By an invertible basis transform and index resorting, the matrix can be transformed into an upper triangualar block matrix of a zero block on the diagonal acting on the kernel and a nonsingular matrix on the diagonal acting on the complement.
So concentrate to nonsingular matrices.
Only normal matrices, commuting with their adjoints, yield a basis of eigenvectors.
Commuting with the adjoint means in essence, that within the given scalar product representation space of the linear map A, A and A* have the same eigenbasis.
So they can be diagonalized with the same transformation.

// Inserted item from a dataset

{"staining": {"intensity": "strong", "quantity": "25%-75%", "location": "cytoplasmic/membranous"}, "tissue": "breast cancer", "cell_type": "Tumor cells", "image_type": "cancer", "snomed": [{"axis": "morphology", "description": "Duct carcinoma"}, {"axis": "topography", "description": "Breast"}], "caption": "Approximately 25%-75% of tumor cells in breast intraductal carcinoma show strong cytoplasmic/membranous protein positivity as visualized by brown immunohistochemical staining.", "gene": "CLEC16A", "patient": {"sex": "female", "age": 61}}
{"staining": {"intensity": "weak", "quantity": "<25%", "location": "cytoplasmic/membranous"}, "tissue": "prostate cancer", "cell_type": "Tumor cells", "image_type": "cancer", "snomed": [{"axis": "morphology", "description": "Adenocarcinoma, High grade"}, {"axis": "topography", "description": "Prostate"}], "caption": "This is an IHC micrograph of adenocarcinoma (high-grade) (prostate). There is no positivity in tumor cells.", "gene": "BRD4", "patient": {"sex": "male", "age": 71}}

If all eigenvalues are different, the procedure is trivial.
Two eigenvectors of different eigenvalues are orthogonal in the given hermitean scalar product
$$\left< u_\lambda, (\lambda -\mu)\ u_\mu \right> = \left< u_\lambda , \lambda \ u_\mu \right>- \left< u_\lambda , \mu\ u_\mu \right> = \left< \lambda^* \ u_\lambda , u_\mu \right> - \left< u_\lambda , \mu\ u_\mu \right>= \left< A^* \ u_\lambda , u_\mu \right> - \left< u_\lambda , A u_\mu \right> =0$$
$$ (\lambda -\mu) \left< u_\lambda,\ u_\mu \right> = 0$$
It follows, that the matrix of the eigenbasis as columns is an eigenvector of A in matrix form with a digonal matrix as the generalized eigenvalue
$$ A \cdot \left(\begin{array}{c} e_{\lambda_1}^T\\ \vdots \\ e_{\lambda_n}^T \end{array} \right) = \left(\begin{array}{ccc} e_{\lambda_1}, 0, \dots,\dots\\ \vdots,\vdots,\vdots,\vdots \\ 0, \dots, 0, e_{\lambda_n}\end{array} \right) \cdot \left(\begin{array}{c} e_{\lambda_1}^T\\ \vdots \\ e_{\lambda_n}^T \end{array} \right) $$
Since all eigenvectors are orthogonal the matrix of eigenvectors is invertible and diagonalizes $A$ and $A^*$ simultanuously.
If there are multiple eigenvalues, any basis of the corresponding subspaces can be used. That is an arbitrary choice, implying a Gram Schmidt orthogonalization procedure, or, more frequently applied, one choses of a naturally given complete system of pairwise commuting matrices, that split the subspaces of degeneration by their different eigenvalues in that subspaces.